Expectations of Love

by Elmer G. Wiens

The disparity in the outcomes of the hag's marriage and Alison's marriages in Geoffrey Chaucer's "The Wife of Bath's Prologue and Tale" depends in part on the women's differing expectations of their husbands. The hag's modus agendi depends on a knight's obligation to honour his pledge, whereas Alison's modus operandi depends on her husbands' conduct after marriage, i.e. on her circumstances. Having saved the knight's life, the hag asks the knight to permit her to be his wife. Moreover, she wants to be his love. The knight must marry, since marrying the hag lies within his might. Since the hag's definition of being his wife includes her loving him, he is duty-bound to tolerate the hag's love. Her love for him requires he show compassion to her. Perforce of her line of reasoning of the advantages of being married to her, he accepts her sovereignty to have her will. The chains of her enchantment broken, the hag turns beautiful in the knight's eyes. He falls in love with her, and she realizes the right to rule in heaven.

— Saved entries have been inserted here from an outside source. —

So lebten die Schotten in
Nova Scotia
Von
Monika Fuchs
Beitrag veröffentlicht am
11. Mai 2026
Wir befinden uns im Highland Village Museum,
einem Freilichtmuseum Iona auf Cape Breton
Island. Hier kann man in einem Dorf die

This relentless logic of love attained contrasts with the love between Alison and her husbands. Like husbands in real life, Alison's husbands are not knights. They do not submit to her will out of love for her beauty as she expects. Physically, she beats her fifth husband into submission, crucifies her philandering fourth on the cross of jealousy, and outwits her three horny, old husbands through flattery and deceit, attacking their fidelity to extort payment for the marriage debt. Alison's marriages are battles, a state of war that continues until she wins the right to rule, after which she controls the marital assets and the stipulation of the marriage debt. She sexually abuses her old husbands, hints she wants her fourth dead, and curtails her young fifth's reading. Vae victis — woe to the conquered. Aggressively, Alison pitches them into their purgatory, realizing the right to rule in her own hell.

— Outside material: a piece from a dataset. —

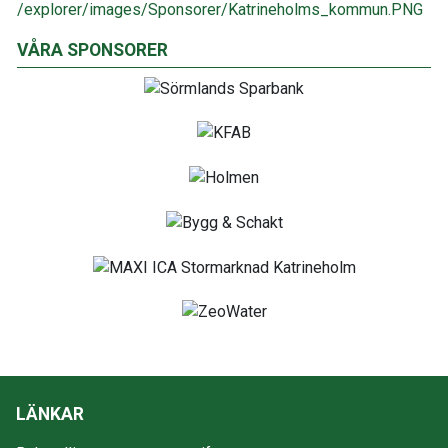
VÅRA SPONSORER
LÄNKAR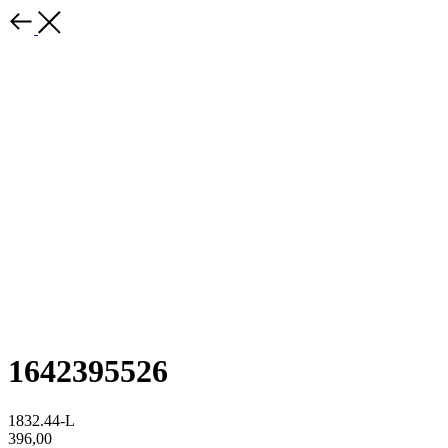
1642395526
1832.44-L
396,00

Alison defies one's expectations. Described by the narrator as a church-going woman nonpareil, she presents herself unflatteringly in her prologue. Blinding herself to her immorality with her verbose diatribe, she interprets the scriptures, classical literature, and mythology to suit her immediate needs. By interpreting Alison's tale as wish fulfillment, however, one can grasp for a handle to her motives, hopes, and agenda. The hag exploits the knight as a means to an end, to be young and beautiful. As she gets older, Alison's fading features will not sustain her narcissism. To love herself, she must be beautiful, even if only in the eyes of her next husband. Without the lever of a knight's pledge, Alison will need him to love her as the knight loves the hag. Although her logic is impeccable, Alison confounds the magic of her tale with God's miracles. Alison's experiences have unsettled her faith in the possibility of such love. Through God's grace, she hopes for a miracle at the Saint's tomb to restore her faith, giving her the confidence to achieve her objective.

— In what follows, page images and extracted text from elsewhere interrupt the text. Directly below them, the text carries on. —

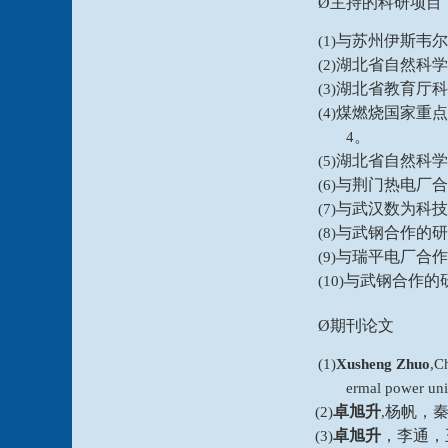
Ø
主持的科研项目
与苏州伊斯韦尔
(1)
湖北省自然科学
(2)
湖北省教育厅科
(3)
煤燃烧国家重点
(4)
。
4
湖北省自然科学
(5)
与荆门热电厂合
(6)
与武汉数为科技
(7)
与武钢合作的研
(8)
与瑞平电厂合作
(9)
与武钢合作的
(10)
Ø
期刊论文
(1)
Xusheng Zhuo
,C
ermal power unit
卓旭升
杨帆，
(2)
,
卓旭升
，李通，
(3)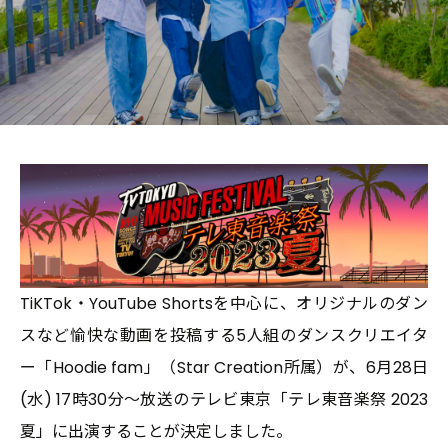
Contact
Pickup Topics
TiKTok・YouTube Shortsを中心に、オリジナルのダン
スなど愉快な動画を投稿する5人組のダンスクリエイタ
ー「Hoodie fam」（Star Creation所属）が、6月28日
(水) 17時30分～放送のテレビ東京「テレ東音楽祭 2023
夏」に出演することが決定しました。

Beautiful, wealthy, and not yet old, Alison implicitly denigrates the attainments of the lady of her tale. With her looks, Alison picks and chooses husbands, as worthy as any, who freely marry for her looks and sex — caveat emptor. In contrast, the hag's guile in trapping an errant knight — a rapist — to fall in love with her taints her success. Worse, Alison's interpretation of the Arthurian legend questions the possible existence of a marriage partnership centered on individual sovereignty through love. She replaces the biblical exhortation that husbands exert dominion over wives, with her refrain that wives take dominion over husbands, as the logical, practical, and preferred outcome of marriage. Alison's myopic view of marriage affects her expectations. Pessimistically, uncharitably, and filled with vanity, she drags all marriages into her hell, by praying that all husbands submit to her definition of the essence of marriage.

Works Cited and Consulted

Chaucer, Geoffrey. "From Canterbury Tales." The Longman Anthology of British Literature. Volume One. Ed. David Damrosch. New York: Addison-Wesley, 2003. (301-421).